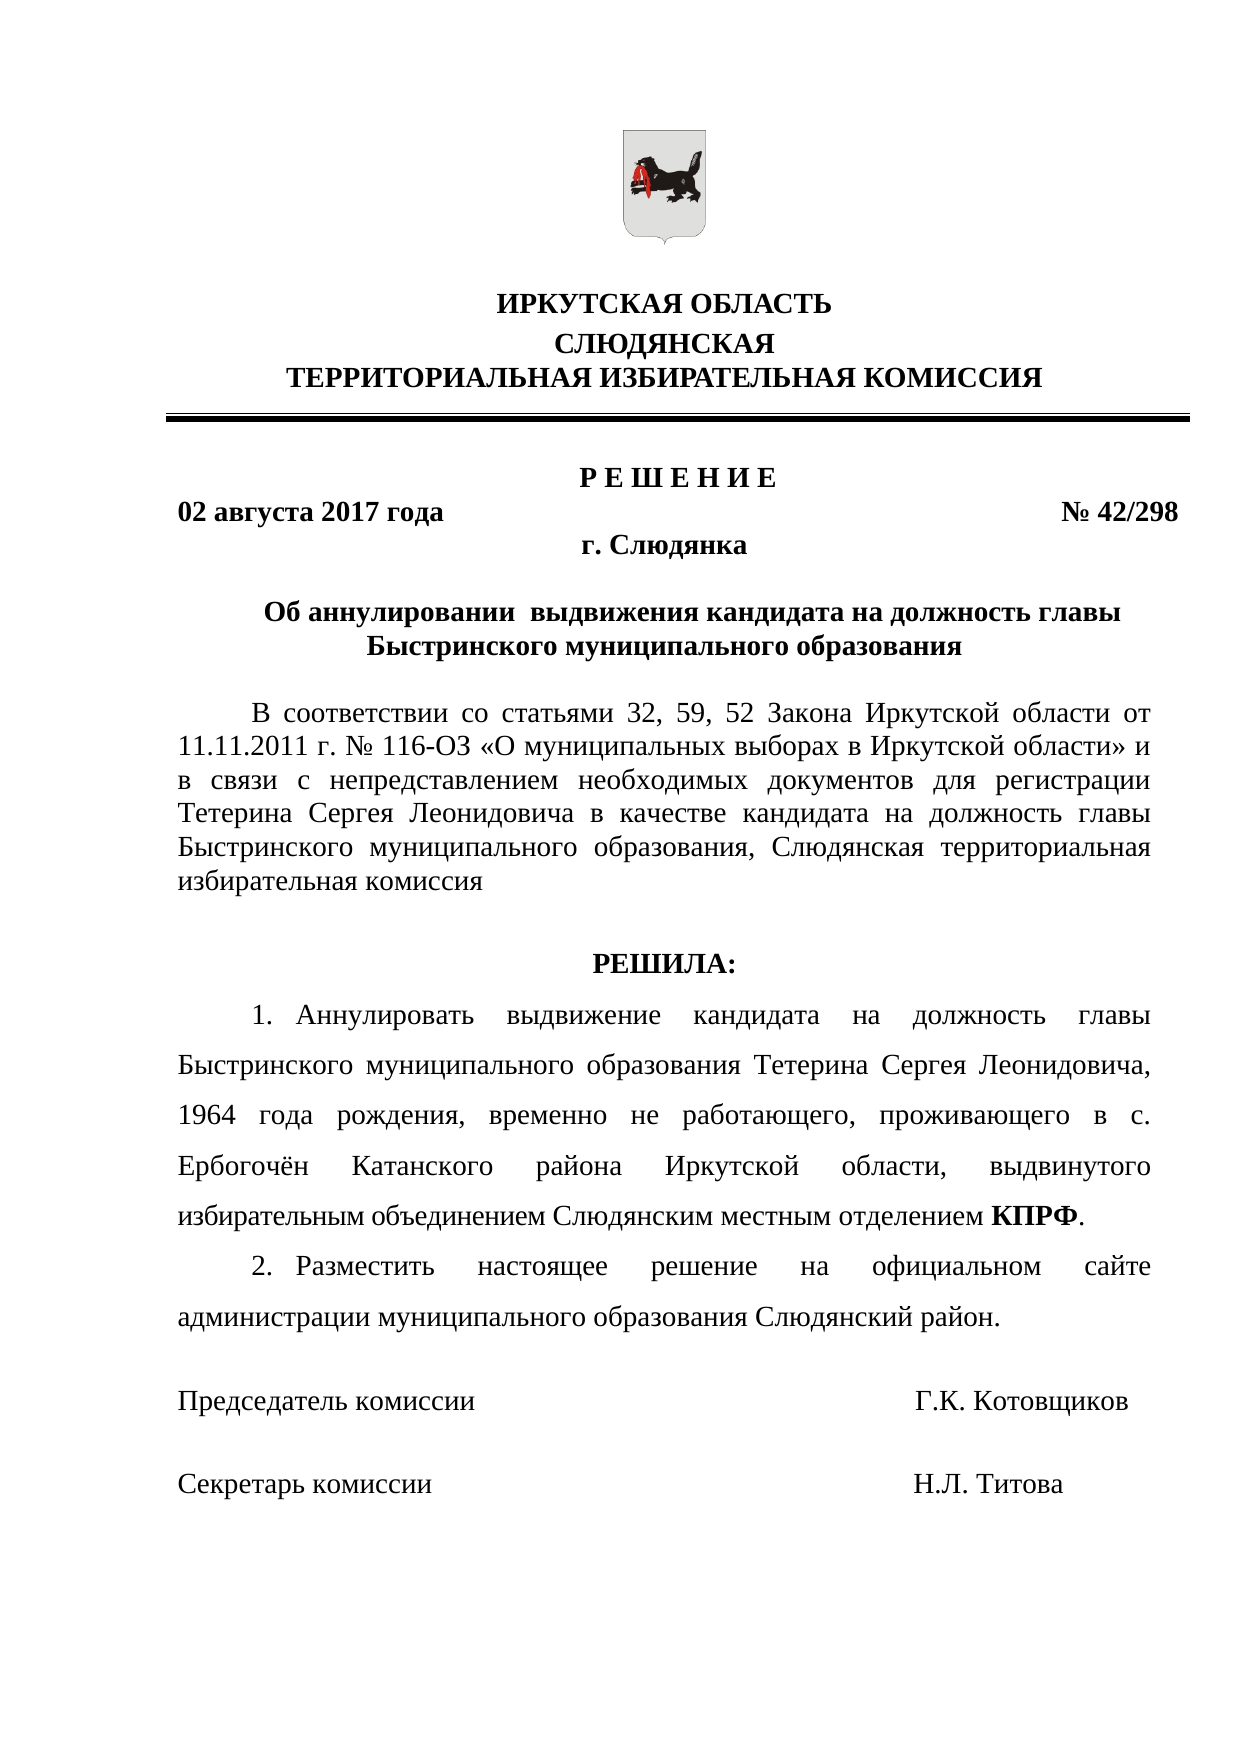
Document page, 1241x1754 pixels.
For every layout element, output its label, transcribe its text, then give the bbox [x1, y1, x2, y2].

text ТЕРРИТОРИАЛЬНАЯ ИЗБИРАТЕЛЬНАЯ КОМИССИЯ [177, 360, 1152, 393]
picture [623, 130, 706, 245]
table_header Р Е Ш Е Н И Е [166, 422, 1190, 494]
list Разместить настоящее решение на официальном сайте администрации муниципального образования Слюдянский район. [177, 1248, 1152, 1332]
text Об аннулировании выдвижения кандидата на должность главы Быстринского муниципального образования [177, 594, 1152, 661]
text РЕШИЛА: [177, 947, 1152, 980]
text В соответствии со статьями 32, 59, 52 Закона Иркутской области от 11.11.2011 г. № 116-ОЗ «О муниципальных выборах в Иркутской области» и в связи с непредставлением необходимых документов для регистрации Тетерина Сергея Леонидовича в качестве кандидата на должность главы Быстринского муниципального образования, Слюдянская территориальная избирательная комиссия [177, 695, 1152, 896]
table_cell № 42/298 [694, 494, 1190, 527]
text СЛЮДЯНСКАЯ [177, 326, 1152, 360]
text Председатель комиссии Г.К. Котовщиков [177, 1383, 1152, 1416]
table_cell 02 августа 2017 года [166, 494, 694, 527]
text Секретарь комиссии Н.Л. Титова [177, 1466, 1152, 1500]
text г. Слюдянка [177, 527, 1152, 561]
subtitle ИРКУТСКАЯ ОБЛАСТЬ [74, 286, 1152, 320]
list Аннулировать выдвижение кандидата на должность главы Быстринского муниципального образования Тетерина Сергея Леонидовича, 1964 года рождения, временно не работающего, проживающего в с. Ербогочён Катанского района Иркутской области, выдвинутого избирательным объединением Слюдянским местным отделением КПРФ. [177, 997, 1152, 1232]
※
→ Problem to work on
Every line of the listing above that contains "Иркутской" is to be copied.

→ Task solution
text В соответствии со статьями 32, 59, 52 Закона Иркутской области от 11.11.2011 г. № 116-ОЗ «О муниципальных выборах в Иркутской области» и в связи с непредставлением необходимых документов для регистрации Тетерина Сергея Леонидовича в качестве кандидата на должность главы Быстринского муниципального образования, Слюдянская территориальная избирательная комиссия [177, 695, 1152, 896]
list Аннулировать выдвижение кандидата на должность главы Быстринского муниципального образования Тетерина Сергея Леонидовича, 1964 года рождения, временно не работающего, проживающего в с. Ербогочён Катанского района Иркутской области, выдвинутого избирательным объединением Слюдянским местным отделением КПРФ. [177, 997, 1152, 1232]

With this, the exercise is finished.